WHAT YOU HAVE TO DO
For each line below that includes the string "Home", show the whole line.

SUPPLIED RECORDS
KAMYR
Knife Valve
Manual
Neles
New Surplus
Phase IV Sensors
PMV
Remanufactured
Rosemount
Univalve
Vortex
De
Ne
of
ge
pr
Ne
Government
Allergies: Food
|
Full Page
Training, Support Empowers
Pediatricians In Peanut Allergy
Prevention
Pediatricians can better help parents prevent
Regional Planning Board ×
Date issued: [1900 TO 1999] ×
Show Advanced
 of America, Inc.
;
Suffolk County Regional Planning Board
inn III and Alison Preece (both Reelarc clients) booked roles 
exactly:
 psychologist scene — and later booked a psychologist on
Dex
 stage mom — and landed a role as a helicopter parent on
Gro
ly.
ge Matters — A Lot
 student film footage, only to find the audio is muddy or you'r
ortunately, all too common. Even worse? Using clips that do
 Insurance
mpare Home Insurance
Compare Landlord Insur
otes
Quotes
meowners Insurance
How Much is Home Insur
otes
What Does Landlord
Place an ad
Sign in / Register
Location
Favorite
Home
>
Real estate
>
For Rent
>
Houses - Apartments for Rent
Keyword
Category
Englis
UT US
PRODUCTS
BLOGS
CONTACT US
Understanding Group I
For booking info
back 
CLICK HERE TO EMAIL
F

==

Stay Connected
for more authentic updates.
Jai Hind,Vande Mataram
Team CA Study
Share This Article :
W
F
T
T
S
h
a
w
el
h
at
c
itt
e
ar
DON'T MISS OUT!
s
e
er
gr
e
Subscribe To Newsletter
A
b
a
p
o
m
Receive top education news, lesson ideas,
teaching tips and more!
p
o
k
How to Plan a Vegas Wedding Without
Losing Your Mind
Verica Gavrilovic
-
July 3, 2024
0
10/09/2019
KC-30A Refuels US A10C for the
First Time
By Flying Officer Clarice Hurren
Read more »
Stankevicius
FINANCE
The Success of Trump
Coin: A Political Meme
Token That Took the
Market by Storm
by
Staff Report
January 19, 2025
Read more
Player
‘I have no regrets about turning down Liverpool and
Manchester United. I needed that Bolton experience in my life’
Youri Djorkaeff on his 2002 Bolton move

EXPECTED OUTPUT
mpare Home Insurance
How Much is Home Insur
Home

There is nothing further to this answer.